YANG DIMINTA
Tulis ulang bagian teks tentang puasa hari sabtu, mulai dari kalimat yang memuat "Alhamdulillah." dan berhenti setelah "هَذَا حَدِيثٌ حَسَنٌ)". Ganti "mengkhususkan" dengan "mengistimewakan".

TEKS UNTUK DIANALISIS

• • • •

Kami memohon donasi dengan suka rela untuk mendukung situs ini, agar situs anda -islamqa.info – berkelanjutan dalam melayani Islam dan umat Islam insyaallah
Apa hukum berpuasa pada hari sabtu selain di bulan Ramadhan dan bagaimana jika bertepatan dengan hari Arafah?
Alhamdulillah.
Dimakruhkan mengkhususkan berpuasa pada hari sabtu, berdasarkan apa yang diriwayatkan oleh Tirmizi, (744) dan Abu Daud, (2421) dan Ibnu Majah, (1726), dari Abdullah bin Busr dari saudarinya sesungguhnya Rasullah sallallahu alaihi wa sallam bersabda:
لا تَصُومُوا يَوْمَ السَّبْتِ إِلا فِيمَا افْتَرَضَ اللَّهُ عَلَيْكُمْ ، فَإِنْ لَمْ يَجِدْ أَحَدُكُمْ إِلا لِحَاءَ عِنَبَةٍ ، أَوْ عُودَ شَجَرَةٍ فَلْيَمْضُغْهُ (صححه الألباني في الإرواء، رقم 960، وقَالَ أَبُو عِيسَى الترمذي : هَذَا حَدِيثٌ حَسَنٌ)
“Janganlah kalian berpuasa pada hari sabtu kecuali yang telah Allah wajibkan kepada kalian. Jika kalian tidak mendapatkan (sesuatu untuk membatalkan puasa yang keliru tersebut) kecuali kulit buah anggur atau kayu pohon maka hendaknya dia menguyahnya.” (Dinyatakan shahih oleh Al-Albani dalam kitab Irwa’ul Ghalil, no. 960. At-Tirmizi mengomentari, ‘Hadits ini hasan.’)

• • • •

BAHAN SUMBER
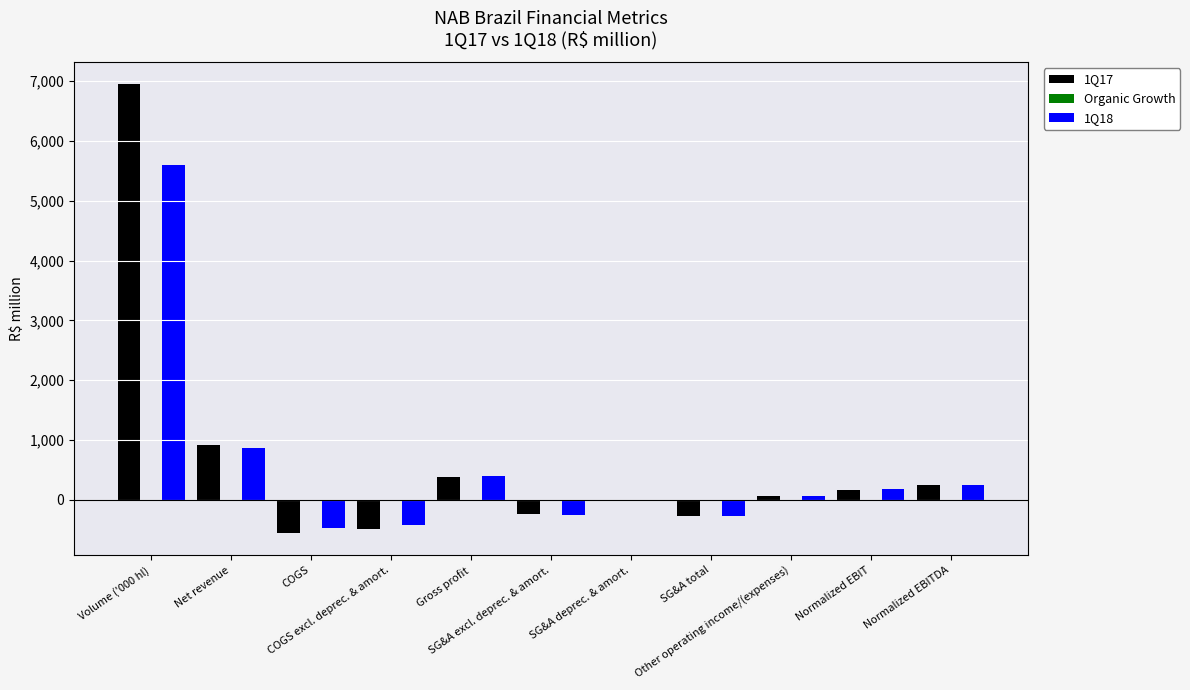

At which label does 1Q18 first exceed 56?

Volume ('000 hl)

• • • •

HASIL TUGAS
Alhamdulillah.
Dimakruhkan mengistimewakan berpuasa pada hari sabtu, berdasarkan apa yang diriwayatkan oleh Tirmizi, (744) dan Abu Daud, (2421) dan Ibnu Majah, (1726), dari Abdullah bin Busr dari saudarinya sesungguhnya Rasullah sallallahu alaihi wa sallam bersabda:
لا تَصُومُوا يَوْمَ السَّبْتِ إِلا فِيمَا افْتَرَضَ اللَّهُ عَلَيْكُمْ ، فَإِنْ لَمْ يَجِدْ أَحَدُكُمْ إِلا لِحَاءَ عِنَبَةٍ ، أَوْ عُودَ شَجَرَةٍ فَلْيَمْضُغْهُ (صححه الألباني في الإرواء، رقم 960، وقَالَ أَبُو عِيسَى الترمذي : هَذَا حَدِيثٌ حَسَنٌ)